Anywhere the string "Hansen" shows up in the listing below, copy the line it is in.

****************

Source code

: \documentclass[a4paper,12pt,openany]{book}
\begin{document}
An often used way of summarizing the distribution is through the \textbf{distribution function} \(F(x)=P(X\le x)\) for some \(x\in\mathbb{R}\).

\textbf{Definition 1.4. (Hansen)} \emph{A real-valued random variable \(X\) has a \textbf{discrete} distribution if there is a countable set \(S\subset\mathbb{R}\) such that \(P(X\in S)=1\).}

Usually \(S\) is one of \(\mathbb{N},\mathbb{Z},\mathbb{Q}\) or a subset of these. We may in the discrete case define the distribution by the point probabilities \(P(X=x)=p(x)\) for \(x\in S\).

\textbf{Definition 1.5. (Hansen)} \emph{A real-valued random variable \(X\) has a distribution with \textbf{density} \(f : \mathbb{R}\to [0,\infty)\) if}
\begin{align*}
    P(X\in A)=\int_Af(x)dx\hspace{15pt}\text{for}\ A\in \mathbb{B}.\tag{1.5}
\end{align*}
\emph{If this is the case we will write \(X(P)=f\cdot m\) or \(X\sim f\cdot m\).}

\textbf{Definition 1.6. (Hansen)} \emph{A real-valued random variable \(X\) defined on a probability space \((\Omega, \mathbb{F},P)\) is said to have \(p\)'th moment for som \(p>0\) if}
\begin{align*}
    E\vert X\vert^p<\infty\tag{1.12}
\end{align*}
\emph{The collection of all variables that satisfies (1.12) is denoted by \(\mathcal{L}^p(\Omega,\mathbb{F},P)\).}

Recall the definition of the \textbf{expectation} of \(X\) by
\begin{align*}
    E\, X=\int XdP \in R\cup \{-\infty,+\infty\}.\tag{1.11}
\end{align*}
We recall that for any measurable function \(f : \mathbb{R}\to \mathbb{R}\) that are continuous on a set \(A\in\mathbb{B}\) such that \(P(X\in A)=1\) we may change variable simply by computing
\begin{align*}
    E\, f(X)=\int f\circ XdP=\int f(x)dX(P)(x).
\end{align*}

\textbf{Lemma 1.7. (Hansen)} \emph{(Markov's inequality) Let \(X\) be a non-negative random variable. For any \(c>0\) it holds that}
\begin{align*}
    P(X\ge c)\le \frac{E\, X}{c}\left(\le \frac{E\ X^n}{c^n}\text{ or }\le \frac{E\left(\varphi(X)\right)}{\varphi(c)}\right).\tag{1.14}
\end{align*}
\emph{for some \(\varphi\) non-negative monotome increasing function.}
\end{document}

****************

> [RESULT OF THIS TASK]
\textbf{Definition 1.4. (Hansen)} \emph{A real-valued random variable \(X\) has a \textbf{discrete} distribution if there is a countable set \(S\subset\mathbb{R}\) such that \(P(X\in S)=1\).}
\textbf{Definition 1.5. (Hansen)} \emph{A real-valued random variable \(X\) has a distribution with \textbf{density} \(f : \mathbb{R}\to [0,\infty)\) if}
\textbf{Definition 1.6. (Hansen)} \emph{A real-valued random variable \(X\) defined on a probability space \((\Omega, \mathbb{F},P)\) is said to have \(p\)'th moment for som \(p>0\) if}
\textbf{Lemma 1.7. (Hansen)} \emph{(Markov's inequality) Let \(X\) be a non-negative random variable. For any \(c>0\) it holds that}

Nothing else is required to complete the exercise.